If you suffer an injury on your left hand, do you feel it on your right hand? Light does two things to plants; it provides energy for food production and at the same time causes radiation damage to the tissues. If there is enough CO2 and nutrition available then the plant can produce enough food to repair itself and add higher levels of protection to overcome the damage caused by the radiation. If there is not enough nutrition the rate of damage exceeds the rate of food production. The lower leaves must produce enough food to keep themselves healthy as well as to produce food and oxygen for transport to the roots down below. They cannot spare enough resources to send to the leaves above. Those leaves must fend for themselves. If not, then they are sacrificed because the overall health of the plant is more important. If you see the algae on all levels of the plant then that means there is poor CO2 at all levels, not just at the top.

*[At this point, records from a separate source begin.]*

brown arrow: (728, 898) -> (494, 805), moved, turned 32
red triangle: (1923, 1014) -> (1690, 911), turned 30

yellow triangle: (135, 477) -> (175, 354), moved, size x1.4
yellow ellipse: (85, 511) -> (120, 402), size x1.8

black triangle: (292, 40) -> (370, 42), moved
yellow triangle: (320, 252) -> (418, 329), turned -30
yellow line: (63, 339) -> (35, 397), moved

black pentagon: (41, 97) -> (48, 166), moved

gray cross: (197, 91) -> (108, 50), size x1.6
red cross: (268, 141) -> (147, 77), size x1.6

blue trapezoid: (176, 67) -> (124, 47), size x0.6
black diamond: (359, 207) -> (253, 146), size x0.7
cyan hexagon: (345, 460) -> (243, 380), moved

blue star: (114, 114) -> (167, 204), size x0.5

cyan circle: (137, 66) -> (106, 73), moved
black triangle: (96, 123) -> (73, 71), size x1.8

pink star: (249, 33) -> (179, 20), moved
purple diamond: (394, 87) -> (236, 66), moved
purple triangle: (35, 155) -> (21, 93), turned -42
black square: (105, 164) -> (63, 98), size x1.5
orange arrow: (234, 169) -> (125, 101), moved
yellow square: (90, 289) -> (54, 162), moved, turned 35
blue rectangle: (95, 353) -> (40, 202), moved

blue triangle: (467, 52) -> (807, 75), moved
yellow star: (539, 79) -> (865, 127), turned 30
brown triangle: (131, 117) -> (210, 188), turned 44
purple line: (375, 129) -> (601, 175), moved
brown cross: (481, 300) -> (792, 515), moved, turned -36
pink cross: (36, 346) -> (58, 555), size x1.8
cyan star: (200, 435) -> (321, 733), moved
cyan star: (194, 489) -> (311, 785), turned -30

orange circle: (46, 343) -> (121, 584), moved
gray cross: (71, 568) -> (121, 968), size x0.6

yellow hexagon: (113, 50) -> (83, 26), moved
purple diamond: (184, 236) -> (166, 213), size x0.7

This is why there is so much failure with planted tanks, because people automatically assume that light is the only important thing and that it makes plants grow healthy. A plant does not grow because of light. It grows and is healthy because of food. The light is an oven or a stove top that powers the reactions that make the food, but at the same time it is dangerous and if it is not fed with the other important compounds necessary to complete the process of food production it will be out of control and will annihilate the plant. This is why few plants can grow in a desert, because there is too much light and not enough water. For aquatic plants which have an abundance of water, there is too much light and not enough CO2.

Cheers,


----------



## LancsRick (28 Jul 2012)

Thanks Clive, logical and reasoned replies as always! I'll probably just trim the tops back and deal with it that way.


----------



## ceg4048 (29 Jul 2012)

Yes, that solution will work probably in the short to medium term. But we should consider it a warning sign for the long term. At some point, given the same level of CO2, flow/distribution and lighting the mass of the plants will increase, both above and below the sediment such that you might start to see the CO2 related stress even at deeper levels. A more permanent solution would be to reduce the lighting.

Cheers,


----------



## LancsRick (29 Jul 2012)

Knocked an hour off my photoperiod . Will that suffice or is it purely the PAR I'll need to worry about?


----------



## ceg4048 (29 Jul 2012)

Gosh, there is no way to tell other than to observe the tank, especially since I don't really know any details of the tank or what your prime objectives and limitations are. Generally speaking, photoperiod is only relevant within the context of the PAR levels, so one hour less may help or it may not. It's not clear what lighting is there or even if this is a Co2 enriched tank, or even what kind of plant we are talking about, so I can only make broad and general statements. In any case this is precisely one of those "reading the tank" issues that folks need to be aware of and to understand at a fundamental level because they are often harbingers of doom. There are several possible paths in which it can develop (good, bad or middling) because of all the variables, and there are therefore several paths to a solution. Severity and degree of difficulty on the chosen path to resolution is much more difficult to judge unfortunately.

A vague response, I know....sorry...  

Cheers,


----------



## LancsRick (29 Jul 2012)

Sorry Clive, I realise you get a lot of questions without really having a fair chance to answer!

It's a non-CO2 tank with two 18W T8s with reflectors, and 2 Eheim 2217s giving 2000lph of flow. I'll keep an eye and try playing around with the spraybar position to give stronger flow in that area.


----------



## ceg4048 (30 Jul 2012)

Hi mate,
            OK, it's non-CO2 which means your options are more limited. Is it possible to temporarily disable one bulb or to remove the reflectors or to add surface cover plants? This is a popular trick for the low techers in order to reduce the incident PAR. After a while you can increase the intensity. Depending on the plant it may take some time for them to adapt to the low CO2. Trimming will help, so I can see why you opted for this. The new growth should be better adapted.

Some plants don't fare so well and you are forced to at least supplement with Excel or equivalent, but others like crypts, ferns, mosses, vallis and some hardy stems adapt more easily.

Cheers,


----------